▸ Exercise passage
════════════════

- SynPL: a zero-shot prompt language model to process multiple-choice questions on synonyms
Multiple-choice questions are a classic section in exams. When taking a language test such as TOEFL®, some synonym questions need you to select the "best" choice among a set of four options of words or phrases that is the closest meaning to a "keyword" in the context of a reading passage.
Here my objective is to build language models to process this kind of questions automatically.
I developed 2 kinds of language models to solve this problem.
The first is to use the AutoModelForMultipleChoice
pre-trained model from 🤗TRANSFORMERS. This is a generic model with a multiple-choice head, which yields scores of inputs in a given selection. We select ID with max scores as the most plausible inputs.
The second is to build a prompt for the classic fill-mask model, so that this multiple-choice task can be formulated as a masked language modeling problem, which is what pre-trained models like BERT are designed for in the first place.
Figure 1 shows the schematic. Where:
- MultiOpt_KO model is finetuned AutoModelForMultipleChoice pre-trained BERT model with
Keyword [SEP] Options
pattern as input - PromptBi model is the classic fill-mask model with prompt
Fig 1. Schematic for 2 models
Figure 2 is the final result of these 2 models. Where "Raw BERT" is un-finetuned AutoModelForMultipleChoice pre-trained BERT model.

════════════════

▸ Provided material

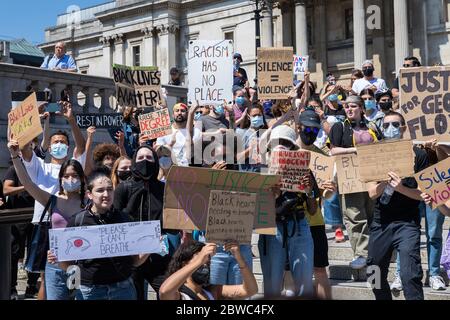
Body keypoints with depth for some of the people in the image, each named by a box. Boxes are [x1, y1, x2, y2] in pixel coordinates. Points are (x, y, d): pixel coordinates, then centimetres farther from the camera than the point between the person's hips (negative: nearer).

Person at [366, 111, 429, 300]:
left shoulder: (418, 155, -1)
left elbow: (423, 194, -4)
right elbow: (372, 193, -2)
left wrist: (401, 188, -21)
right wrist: (386, 181, -20)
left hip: (407, 222, -3)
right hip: (380, 222, 4)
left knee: (410, 275, -17)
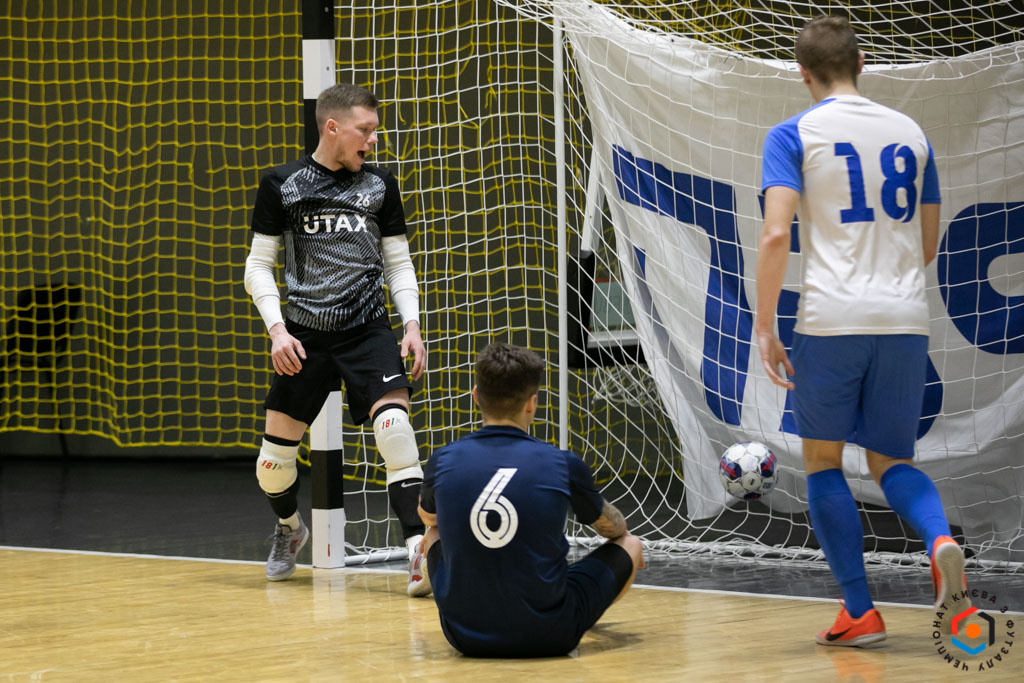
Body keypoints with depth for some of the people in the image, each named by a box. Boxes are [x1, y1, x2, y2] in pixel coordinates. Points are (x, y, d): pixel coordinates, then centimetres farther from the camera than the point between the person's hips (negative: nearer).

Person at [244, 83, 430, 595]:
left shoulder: (379, 185, 6)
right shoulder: (282, 184, 0)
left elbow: (398, 263, 12)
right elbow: (259, 266, 3)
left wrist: (412, 326, -2)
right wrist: (277, 330, -10)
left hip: (368, 329, 0)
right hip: (305, 335, 0)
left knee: (395, 426, -23)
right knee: (274, 455, 2)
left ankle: (419, 550, -24)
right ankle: (290, 528, 35)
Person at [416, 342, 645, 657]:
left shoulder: (443, 462, -5)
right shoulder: (563, 466, -10)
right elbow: (614, 528, 14)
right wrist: (624, 537, 40)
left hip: (465, 636, 2)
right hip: (549, 638, -2)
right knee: (630, 545, 21)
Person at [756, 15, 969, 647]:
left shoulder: (794, 135, 0)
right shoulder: (911, 133, 14)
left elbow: (777, 233, -11)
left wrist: (765, 327, -6)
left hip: (832, 317, -3)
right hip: (906, 319, 4)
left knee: (823, 462, 12)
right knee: (891, 461, 15)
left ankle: (861, 612, 5)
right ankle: (940, 537, -18)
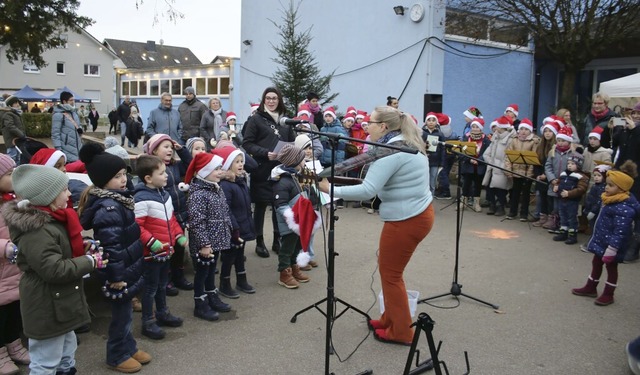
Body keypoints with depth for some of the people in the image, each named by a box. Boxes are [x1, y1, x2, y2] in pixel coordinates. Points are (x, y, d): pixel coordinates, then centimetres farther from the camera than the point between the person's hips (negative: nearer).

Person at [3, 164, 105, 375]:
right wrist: (90, 262, -19)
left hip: (60, 303, 10)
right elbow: (54, 269, -31)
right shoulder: (35, 230, -26)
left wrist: (81, 248, 1)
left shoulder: (50, 219, 6)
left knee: (66, 354, 26)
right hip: (47, 309, -10)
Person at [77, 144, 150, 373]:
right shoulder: (108, 208, -25)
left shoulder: (116, 199, 7)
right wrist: (116, 275, -22)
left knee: (124, 312, 22)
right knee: (122, 314, 7)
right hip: (119, 272, -10)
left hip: (127, 268, 10)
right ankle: (117, 356, 24)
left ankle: (128, 348, 37)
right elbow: (110, 247, -26)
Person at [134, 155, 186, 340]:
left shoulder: (164, 194, 8)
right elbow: (136, 226, -25)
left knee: (162, 284, 23)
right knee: (151, 287, 5)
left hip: (166, 250, 9)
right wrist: (152, 243, -27)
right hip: (151, 252, -8)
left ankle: (163, 313, 39)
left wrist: (180, 236, 10)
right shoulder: (141, 199, -22)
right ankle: (148, 322, 19)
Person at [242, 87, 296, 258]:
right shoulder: (255, 119, 0)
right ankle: (259, 242, 15)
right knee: (260, 205, 4)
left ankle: (277, 240, 22)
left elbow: (293, 142, 17)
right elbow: (247, 143, -6)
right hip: (262, 170, -4)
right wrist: (266, 153, -18)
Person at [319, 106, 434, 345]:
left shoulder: (391, 151, -20)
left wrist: (331, 189, -20)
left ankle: (401, 332, 18)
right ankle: (390, 320, 34)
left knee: (390, 273, 5)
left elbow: (367, 191, -27)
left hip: (406, 220, -10)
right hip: (418, 213, 10)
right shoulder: (407, 145, 10)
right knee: (388, 266, 21)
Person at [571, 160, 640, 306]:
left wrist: (611, 249, -27)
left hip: (611, 245, -10)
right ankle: (590, 288, 36)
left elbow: (620, 232, -29)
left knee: (611, 267, 8)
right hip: (600, 241, 10)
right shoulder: (611, 201, 2)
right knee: (596, 263, 20)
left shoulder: (623, 208, -29)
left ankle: (608, 294, 24)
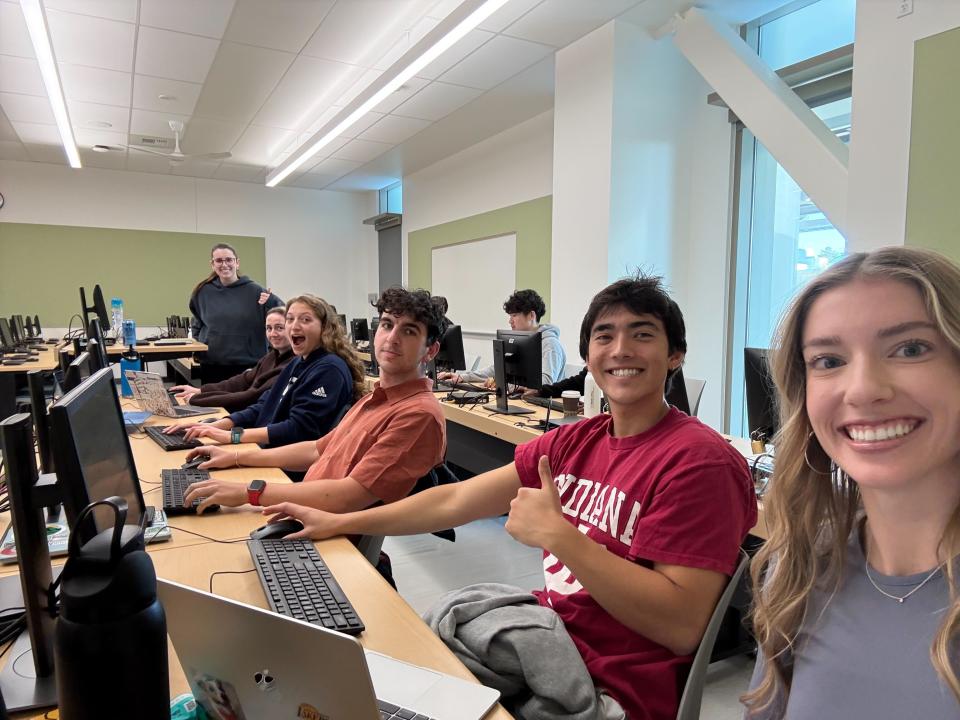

════════════════

▸ Prompt
Can you write out, word for word, the stretch of the SynPL page that starts at the words "The second is" and stops after "the first place."?

▸ Response to this exercise
The second is to build a prompt for the classic fill-mask model, so that this multiple-choice task can be formulated as a masked language modeling problem, which is what pre-trained models like BERT are designed for in the first place.